The plan, announced Tuesday, would very much affect all Americans.
According to Postmaster General Louis DeJoy, the plan:
— Preserves affordable, six-day mail and expands seven-day package delivery.
— Generates $24 billion in net revenue in part from enhanced package delivery services for business customers, including same-day, one-day and two-day delivery offerings.
— Improves cash flow to allow for investment of $40 billion in workforce, new vehicles, improved post offices, technology improvements and infrastructure upgrades.
— With congressional support, accelerates move to an electric delivery vehicle fleet.
— Adjusts select delivery standards to improve efficiency and reliability.
— Enhances customer experience with new suite of consumer and small business tools.
— Stabilizes workforce with a goal of cutting non-career employee turnover in half and creating more opportunity for growth including more predictable progression into career workforce.
— Aligns pricing to reflect market dynamics.
— Asks for bipartisan legislation in Congress to repeal the retiree health benefit pre-funding mandate and to maximize future retiree participation in Medicare.
“The need for the U.S. Postal Service to transform to meet the needs of our customers is long overdue,” DeJoy said. “Our plan calls for growth and investments, as well as targeted cost reductions and other strategies that will enable us to operate in a precise and efficient manner to meet future challenges, as we put the Postal Service on a path for financial sustainability and service excellence.”
“This is a very positive vision,” DeJoy said. If the Postal Service’s long-term financial woes are not addressed, he said, the USPS will “run out of cash and require a government bailout.”
Sounds good, right? Wrong. The plan calls for longer delivery times for some first-class mail, shorter hours for some post offices and more expensive postal rates.
Under the plan, “a small percentage” of post offices would have their hours reduced, and “a small percentage” of city stations could be closed.
DeJoy would not say how how much the price of a first-class stamp would rise, but that the service is counting on $44 billion in new pricing authority.
Kristin Seaver, the Postal Service executive vice president, told reporters the change in delivery times would affect only “the fringes of our network.” She said 70% of first-class mail will still be delivered in 2 or 3 days under the proposal. Twenty percent of what she identified as coast-to-coast mail “might not arrive for 5 days.”
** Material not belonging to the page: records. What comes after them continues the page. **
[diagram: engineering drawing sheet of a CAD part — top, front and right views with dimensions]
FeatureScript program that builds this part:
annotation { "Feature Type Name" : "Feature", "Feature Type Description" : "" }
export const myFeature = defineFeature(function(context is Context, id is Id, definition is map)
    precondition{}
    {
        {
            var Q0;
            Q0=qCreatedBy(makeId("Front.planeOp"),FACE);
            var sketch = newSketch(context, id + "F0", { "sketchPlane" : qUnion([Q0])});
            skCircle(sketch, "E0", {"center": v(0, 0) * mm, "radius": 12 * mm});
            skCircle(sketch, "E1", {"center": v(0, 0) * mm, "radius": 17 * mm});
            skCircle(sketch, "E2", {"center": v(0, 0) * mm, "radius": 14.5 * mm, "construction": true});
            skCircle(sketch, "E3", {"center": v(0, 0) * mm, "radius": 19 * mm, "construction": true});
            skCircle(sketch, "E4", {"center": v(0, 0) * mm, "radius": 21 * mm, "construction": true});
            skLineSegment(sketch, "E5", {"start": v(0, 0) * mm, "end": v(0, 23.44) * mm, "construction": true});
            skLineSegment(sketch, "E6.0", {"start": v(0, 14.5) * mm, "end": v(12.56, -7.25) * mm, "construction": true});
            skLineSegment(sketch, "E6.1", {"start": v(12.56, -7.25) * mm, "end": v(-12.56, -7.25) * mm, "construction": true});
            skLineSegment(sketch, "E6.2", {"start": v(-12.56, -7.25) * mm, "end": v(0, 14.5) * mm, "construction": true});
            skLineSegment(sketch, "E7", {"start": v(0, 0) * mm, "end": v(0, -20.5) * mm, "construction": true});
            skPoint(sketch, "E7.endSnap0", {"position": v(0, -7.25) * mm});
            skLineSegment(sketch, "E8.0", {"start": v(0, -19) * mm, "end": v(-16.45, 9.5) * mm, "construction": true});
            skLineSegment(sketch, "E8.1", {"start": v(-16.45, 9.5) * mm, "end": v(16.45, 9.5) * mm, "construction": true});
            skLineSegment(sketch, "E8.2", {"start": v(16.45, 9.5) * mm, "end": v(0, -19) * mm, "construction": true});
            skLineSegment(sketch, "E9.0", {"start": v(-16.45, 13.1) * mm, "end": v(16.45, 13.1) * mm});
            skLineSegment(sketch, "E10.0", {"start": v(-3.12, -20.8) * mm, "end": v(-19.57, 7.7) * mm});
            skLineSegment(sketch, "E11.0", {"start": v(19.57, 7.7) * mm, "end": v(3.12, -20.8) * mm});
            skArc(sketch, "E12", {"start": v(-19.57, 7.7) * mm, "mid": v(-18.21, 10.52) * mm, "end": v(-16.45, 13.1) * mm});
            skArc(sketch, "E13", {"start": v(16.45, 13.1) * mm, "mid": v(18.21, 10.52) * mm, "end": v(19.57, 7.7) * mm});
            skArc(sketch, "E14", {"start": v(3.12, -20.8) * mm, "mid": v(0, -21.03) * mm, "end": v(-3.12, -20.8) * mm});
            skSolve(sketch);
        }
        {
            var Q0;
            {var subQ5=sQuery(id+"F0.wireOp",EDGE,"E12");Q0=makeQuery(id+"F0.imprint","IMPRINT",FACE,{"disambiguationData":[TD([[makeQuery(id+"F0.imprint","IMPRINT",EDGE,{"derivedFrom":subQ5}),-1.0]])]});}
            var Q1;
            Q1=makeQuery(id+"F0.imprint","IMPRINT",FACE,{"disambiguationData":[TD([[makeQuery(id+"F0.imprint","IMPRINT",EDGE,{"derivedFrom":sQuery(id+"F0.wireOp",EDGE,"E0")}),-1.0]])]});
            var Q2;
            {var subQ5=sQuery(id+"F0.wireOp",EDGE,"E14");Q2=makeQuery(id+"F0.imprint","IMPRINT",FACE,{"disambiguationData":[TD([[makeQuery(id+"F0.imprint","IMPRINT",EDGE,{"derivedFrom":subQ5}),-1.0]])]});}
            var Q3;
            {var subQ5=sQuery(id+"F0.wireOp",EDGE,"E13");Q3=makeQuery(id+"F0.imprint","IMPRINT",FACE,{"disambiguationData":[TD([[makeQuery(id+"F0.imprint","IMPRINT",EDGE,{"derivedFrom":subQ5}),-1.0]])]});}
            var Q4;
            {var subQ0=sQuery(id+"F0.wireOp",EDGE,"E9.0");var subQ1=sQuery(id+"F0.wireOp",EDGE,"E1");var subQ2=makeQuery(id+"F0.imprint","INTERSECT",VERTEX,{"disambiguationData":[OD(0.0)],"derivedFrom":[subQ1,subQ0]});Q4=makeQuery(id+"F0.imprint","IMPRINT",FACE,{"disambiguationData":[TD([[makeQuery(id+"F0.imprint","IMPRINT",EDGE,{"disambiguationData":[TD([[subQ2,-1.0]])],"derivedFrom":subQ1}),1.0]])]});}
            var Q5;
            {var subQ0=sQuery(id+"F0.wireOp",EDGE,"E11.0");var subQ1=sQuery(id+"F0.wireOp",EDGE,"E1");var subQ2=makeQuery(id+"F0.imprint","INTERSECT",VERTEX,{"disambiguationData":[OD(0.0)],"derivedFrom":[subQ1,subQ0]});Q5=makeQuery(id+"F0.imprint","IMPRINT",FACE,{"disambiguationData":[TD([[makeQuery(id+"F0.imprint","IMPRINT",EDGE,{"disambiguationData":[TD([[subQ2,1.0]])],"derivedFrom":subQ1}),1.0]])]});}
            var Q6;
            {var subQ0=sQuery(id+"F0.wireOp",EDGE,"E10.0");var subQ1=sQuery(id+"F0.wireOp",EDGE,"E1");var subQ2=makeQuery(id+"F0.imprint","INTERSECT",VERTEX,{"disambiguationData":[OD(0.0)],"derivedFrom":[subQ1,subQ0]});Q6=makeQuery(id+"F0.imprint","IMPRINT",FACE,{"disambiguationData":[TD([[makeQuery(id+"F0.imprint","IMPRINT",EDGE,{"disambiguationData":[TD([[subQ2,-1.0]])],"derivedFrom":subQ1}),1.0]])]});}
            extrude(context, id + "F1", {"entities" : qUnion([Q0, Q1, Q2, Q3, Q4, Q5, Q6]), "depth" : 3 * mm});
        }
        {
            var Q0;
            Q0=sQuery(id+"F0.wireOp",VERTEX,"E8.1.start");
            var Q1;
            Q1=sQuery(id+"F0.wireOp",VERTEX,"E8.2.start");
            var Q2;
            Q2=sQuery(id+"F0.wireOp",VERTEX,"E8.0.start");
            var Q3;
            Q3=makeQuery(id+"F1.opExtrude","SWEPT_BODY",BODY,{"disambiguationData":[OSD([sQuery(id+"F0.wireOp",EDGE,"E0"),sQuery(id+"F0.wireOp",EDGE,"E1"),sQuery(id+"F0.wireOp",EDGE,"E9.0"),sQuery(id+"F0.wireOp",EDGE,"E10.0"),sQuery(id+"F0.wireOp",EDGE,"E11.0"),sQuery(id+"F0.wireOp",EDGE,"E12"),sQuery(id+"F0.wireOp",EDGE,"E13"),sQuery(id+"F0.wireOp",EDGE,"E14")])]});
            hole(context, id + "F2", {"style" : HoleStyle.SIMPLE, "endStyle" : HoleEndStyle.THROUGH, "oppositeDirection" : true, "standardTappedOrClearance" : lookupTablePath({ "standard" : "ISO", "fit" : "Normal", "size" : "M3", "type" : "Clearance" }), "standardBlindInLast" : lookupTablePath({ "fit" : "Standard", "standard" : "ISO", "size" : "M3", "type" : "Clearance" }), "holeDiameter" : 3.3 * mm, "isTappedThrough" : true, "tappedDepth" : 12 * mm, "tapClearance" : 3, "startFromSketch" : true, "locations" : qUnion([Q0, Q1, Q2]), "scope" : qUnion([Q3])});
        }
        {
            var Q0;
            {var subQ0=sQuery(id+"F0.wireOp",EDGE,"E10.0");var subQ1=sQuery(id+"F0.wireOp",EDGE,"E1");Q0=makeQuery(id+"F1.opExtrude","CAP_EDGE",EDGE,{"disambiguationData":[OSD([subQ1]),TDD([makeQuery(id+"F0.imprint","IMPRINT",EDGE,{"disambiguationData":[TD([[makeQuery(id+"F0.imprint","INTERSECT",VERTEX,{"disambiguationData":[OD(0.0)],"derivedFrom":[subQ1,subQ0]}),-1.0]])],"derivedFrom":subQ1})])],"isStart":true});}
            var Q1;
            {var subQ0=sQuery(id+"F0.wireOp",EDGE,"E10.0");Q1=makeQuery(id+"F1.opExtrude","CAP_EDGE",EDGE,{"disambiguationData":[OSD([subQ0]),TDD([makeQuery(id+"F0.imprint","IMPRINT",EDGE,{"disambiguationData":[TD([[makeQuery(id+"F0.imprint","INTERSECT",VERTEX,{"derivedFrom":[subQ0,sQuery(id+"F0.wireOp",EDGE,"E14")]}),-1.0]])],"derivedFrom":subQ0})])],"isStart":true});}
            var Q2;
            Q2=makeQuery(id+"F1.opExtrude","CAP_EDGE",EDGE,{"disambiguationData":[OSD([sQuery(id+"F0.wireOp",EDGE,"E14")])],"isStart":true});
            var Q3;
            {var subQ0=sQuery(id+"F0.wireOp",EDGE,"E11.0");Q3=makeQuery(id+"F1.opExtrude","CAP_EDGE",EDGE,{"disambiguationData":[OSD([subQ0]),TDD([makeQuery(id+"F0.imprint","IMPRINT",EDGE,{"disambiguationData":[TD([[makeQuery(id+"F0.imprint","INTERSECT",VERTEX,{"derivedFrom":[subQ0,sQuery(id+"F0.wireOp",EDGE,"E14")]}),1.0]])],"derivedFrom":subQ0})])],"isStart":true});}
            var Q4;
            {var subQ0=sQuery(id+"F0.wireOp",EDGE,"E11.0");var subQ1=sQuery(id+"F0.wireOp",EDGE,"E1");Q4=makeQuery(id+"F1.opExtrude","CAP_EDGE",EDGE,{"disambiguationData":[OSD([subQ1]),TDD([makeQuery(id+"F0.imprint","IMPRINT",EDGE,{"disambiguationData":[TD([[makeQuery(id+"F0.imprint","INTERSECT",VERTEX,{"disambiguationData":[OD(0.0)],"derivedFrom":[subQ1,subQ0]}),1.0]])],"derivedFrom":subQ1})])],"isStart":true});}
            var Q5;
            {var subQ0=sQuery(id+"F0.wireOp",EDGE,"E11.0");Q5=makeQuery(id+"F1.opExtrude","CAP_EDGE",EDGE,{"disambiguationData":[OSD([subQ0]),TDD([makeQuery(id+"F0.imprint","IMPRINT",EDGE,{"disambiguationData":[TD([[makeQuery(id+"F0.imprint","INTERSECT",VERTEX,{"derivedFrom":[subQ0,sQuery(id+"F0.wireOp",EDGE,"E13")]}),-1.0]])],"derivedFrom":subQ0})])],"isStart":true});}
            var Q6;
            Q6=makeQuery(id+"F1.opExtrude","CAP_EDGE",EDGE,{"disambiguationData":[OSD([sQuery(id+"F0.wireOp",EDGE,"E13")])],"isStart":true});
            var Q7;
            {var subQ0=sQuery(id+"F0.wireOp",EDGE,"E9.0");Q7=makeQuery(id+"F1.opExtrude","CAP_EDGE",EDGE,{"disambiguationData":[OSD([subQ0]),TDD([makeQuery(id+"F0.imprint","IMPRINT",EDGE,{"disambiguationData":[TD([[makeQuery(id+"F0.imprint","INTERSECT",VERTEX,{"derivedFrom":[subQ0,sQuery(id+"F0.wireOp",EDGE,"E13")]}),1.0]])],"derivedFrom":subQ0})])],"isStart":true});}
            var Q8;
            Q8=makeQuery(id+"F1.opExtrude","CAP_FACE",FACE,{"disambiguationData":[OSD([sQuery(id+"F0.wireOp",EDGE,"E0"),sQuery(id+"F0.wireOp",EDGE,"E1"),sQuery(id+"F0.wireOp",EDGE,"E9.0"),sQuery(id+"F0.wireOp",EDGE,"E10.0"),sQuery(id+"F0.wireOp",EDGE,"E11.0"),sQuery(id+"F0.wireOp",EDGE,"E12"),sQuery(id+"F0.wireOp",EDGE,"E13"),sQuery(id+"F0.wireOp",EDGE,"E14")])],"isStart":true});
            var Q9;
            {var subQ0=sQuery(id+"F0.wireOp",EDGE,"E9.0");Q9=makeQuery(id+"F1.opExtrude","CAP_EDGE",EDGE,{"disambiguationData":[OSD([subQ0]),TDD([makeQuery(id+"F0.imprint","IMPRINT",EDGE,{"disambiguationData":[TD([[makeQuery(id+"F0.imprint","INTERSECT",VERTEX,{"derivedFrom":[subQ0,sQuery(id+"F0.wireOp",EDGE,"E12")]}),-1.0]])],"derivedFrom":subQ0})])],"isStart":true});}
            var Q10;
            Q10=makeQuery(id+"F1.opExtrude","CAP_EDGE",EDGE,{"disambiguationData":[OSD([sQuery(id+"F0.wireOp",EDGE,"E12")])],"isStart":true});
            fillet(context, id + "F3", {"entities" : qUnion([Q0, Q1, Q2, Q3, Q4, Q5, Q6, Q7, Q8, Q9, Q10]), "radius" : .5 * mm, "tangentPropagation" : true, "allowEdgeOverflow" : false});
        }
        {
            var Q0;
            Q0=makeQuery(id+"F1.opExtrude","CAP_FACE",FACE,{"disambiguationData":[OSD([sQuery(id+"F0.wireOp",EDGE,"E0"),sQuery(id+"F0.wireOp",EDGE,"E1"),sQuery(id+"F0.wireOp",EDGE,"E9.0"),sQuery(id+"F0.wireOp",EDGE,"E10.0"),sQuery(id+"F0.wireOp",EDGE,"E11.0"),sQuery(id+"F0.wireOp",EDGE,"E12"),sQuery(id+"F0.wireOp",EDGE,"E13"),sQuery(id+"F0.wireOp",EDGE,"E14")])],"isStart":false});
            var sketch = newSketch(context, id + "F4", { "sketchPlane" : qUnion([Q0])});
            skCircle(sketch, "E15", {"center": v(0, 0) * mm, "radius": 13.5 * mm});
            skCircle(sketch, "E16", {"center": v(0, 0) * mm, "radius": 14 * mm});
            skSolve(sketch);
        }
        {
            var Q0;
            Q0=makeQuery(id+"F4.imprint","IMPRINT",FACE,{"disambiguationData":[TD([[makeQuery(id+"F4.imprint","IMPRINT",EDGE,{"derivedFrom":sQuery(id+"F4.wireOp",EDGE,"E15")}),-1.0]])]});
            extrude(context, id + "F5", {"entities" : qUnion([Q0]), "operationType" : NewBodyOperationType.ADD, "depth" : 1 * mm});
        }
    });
According to the Postal Service’s own standards, first-class mail is expected to be delivered on time 96% of the time, a goal it has not reached for some 5 years. (In the December holiday rush, the on-time rate plummeted to as low as 38% for some mail, but it has since rebounded to 83% in early March, according to Postal Service statistics. Consumers have been complaining about delayed birthday cards, bills and prescriptions, and those complaints have reached Congress.)
DeJoy told a congressional panel last month that the Postal Service lost more than $9 billion last year and owes some $80 billion in unfunded liabilities because of a congressionally imposed mandate that it prepay the health care costs of its future retirees.
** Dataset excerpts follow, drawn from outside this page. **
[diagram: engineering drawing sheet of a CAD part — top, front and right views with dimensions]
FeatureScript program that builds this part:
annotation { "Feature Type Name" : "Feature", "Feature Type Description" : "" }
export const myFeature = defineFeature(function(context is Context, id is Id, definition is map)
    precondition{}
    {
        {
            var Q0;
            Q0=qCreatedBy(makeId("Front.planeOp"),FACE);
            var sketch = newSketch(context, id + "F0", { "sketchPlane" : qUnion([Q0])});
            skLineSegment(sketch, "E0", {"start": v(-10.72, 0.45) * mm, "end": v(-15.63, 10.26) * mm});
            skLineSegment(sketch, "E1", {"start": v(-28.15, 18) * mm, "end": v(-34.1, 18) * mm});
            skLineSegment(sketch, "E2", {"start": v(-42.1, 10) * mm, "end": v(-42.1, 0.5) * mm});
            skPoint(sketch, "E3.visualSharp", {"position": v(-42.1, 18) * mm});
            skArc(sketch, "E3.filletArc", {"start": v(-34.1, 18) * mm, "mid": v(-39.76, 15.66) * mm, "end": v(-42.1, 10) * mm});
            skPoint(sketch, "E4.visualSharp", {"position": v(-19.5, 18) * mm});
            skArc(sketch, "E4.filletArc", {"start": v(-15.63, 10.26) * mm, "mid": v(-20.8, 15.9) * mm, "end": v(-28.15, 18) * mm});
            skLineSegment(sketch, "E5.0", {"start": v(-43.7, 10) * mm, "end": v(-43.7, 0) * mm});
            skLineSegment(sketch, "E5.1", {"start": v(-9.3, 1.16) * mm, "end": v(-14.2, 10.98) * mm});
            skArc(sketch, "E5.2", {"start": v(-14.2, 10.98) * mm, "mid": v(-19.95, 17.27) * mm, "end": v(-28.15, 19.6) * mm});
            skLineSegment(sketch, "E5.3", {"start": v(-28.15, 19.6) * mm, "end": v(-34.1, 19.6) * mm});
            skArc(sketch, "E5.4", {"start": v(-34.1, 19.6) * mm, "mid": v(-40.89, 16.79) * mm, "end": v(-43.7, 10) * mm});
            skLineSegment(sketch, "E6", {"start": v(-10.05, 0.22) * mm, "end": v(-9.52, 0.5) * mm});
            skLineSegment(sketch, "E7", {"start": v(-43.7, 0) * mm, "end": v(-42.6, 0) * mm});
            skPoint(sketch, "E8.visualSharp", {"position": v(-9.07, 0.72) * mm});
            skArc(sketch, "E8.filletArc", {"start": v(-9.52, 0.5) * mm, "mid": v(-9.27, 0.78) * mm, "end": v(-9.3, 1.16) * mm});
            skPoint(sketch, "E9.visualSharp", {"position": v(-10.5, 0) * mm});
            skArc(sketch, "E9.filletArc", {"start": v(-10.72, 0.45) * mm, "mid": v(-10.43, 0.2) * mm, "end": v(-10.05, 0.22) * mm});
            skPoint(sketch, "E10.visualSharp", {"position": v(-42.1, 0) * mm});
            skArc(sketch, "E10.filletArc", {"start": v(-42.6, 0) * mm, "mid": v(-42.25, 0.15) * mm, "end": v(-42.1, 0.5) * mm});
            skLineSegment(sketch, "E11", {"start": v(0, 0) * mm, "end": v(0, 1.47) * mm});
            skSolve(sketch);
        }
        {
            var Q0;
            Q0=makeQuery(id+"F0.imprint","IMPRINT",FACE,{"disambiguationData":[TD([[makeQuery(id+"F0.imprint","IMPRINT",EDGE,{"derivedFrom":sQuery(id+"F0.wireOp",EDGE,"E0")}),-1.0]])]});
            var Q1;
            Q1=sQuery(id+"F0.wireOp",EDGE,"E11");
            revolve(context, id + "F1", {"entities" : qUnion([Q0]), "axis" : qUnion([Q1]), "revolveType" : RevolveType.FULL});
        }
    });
The American Postal Workers Union, which represents some 200,000 USPS employees, said the plan “contains both positive attributes as well as some proposals that should be of concern to postal workers and customers.”
On the plus side, the union cited the plan’s “long overdue proposals for upgrading local post offices and enhancing products and services.”
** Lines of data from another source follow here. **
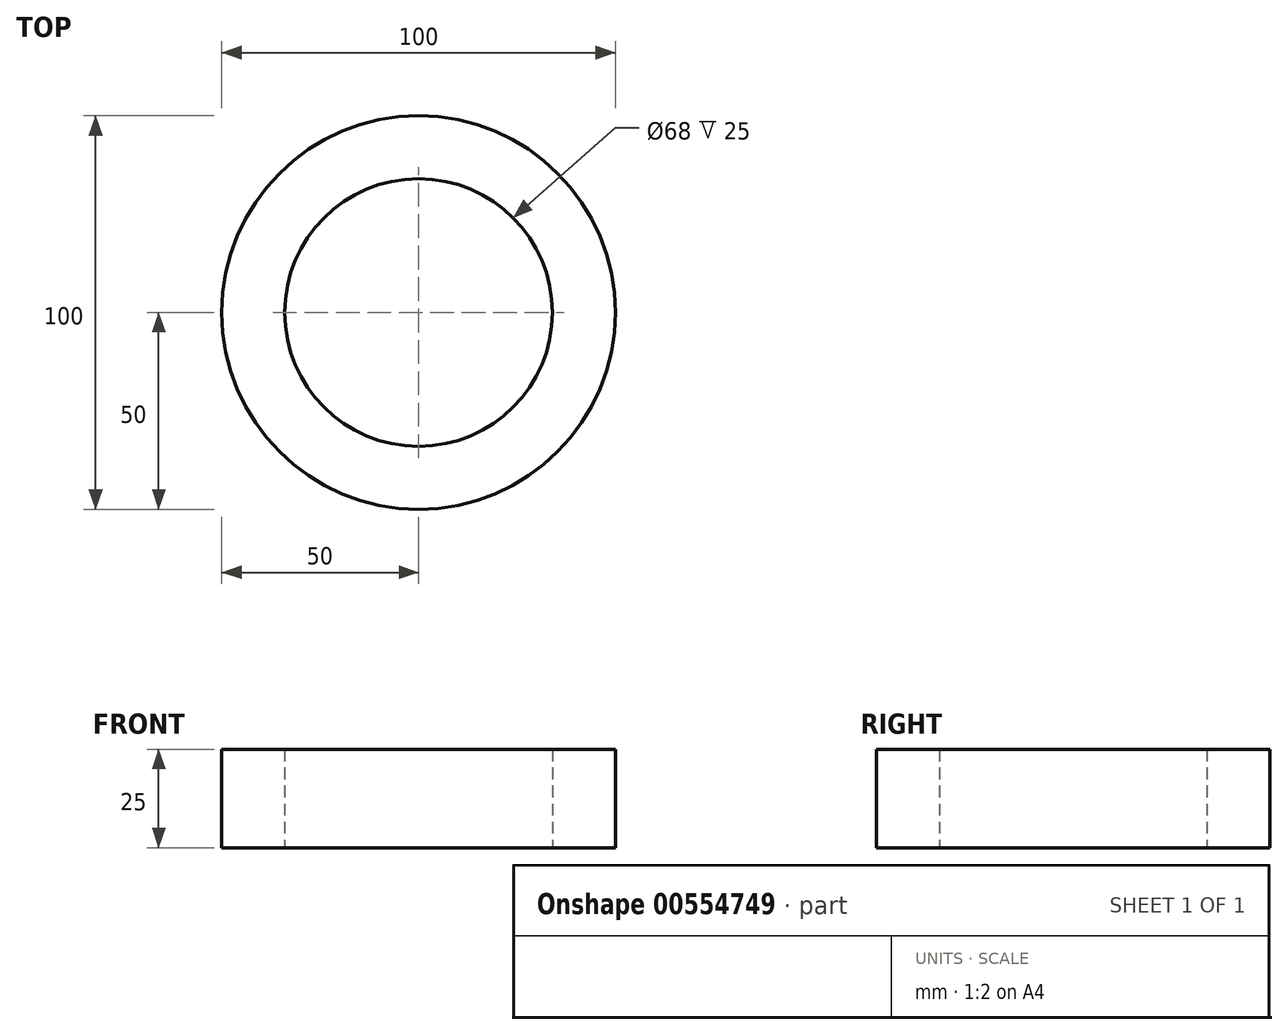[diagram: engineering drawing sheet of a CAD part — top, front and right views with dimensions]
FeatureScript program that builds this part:
annotation { "Feature Type Name" : "Feature", "Feature Type Description" : "" }
export const myFeature = defineFeature(function(context is Context, id is Id, definition is map)
    precondition{}
    {
        {
            var Q0;
            Q0=qCreatedBy(makeId("Top.planeOp"),FACE);
            var sketch = newSketch(context, id + "F0", { "sketchPlane" : qUnion([Q0])});
            skCircle(sketch, "E0", {"center": v(0, 0) * mm, "radius": 50 * mm});
            skCircle(sketch, "E1", {"center": v(0, 0) * mm, "radius": 34 * mm});
            skSolve(sketch);
        }
        {
            var Q0;
            Q0=makeQuery(id+"F0.imprint","IMPRINT",FACE,{"disambiguationData":[TD([[makeQuery(id+"F0.imprint","IMPRINT",EDGE,{"derivedFrom":sQuery(id+"F0.wireOp",EDGE,"E0")}),1.0]])]});
            extrude(context, id + "F1", {"entities" : qUnion([Q0]), "depth" : 25 * mm, "offsetDistance" : 25 * mm});
        }
    });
But the union said it had “deep concerns” with other elements of the plan. “Any proposals that would either slow the mail, reduce access to post offices, or further pursue the failed strategy of plant consolidation will need to be addressed,” its statement said.
The Save the Post Office coalition, a group of labor and progressive organizations, said in a statement, “Asking Louis DeJoy to make a 10-year plan for the post office is like asking the fox to build a better henhouse.”
Here in Vermont, we depend on the postal service for consistency and dependability in our rural state. To lose that confidence is — for many Vermonters — downright scary. We hope the rollout of this plan is the first step in many discussions toward reasonable change.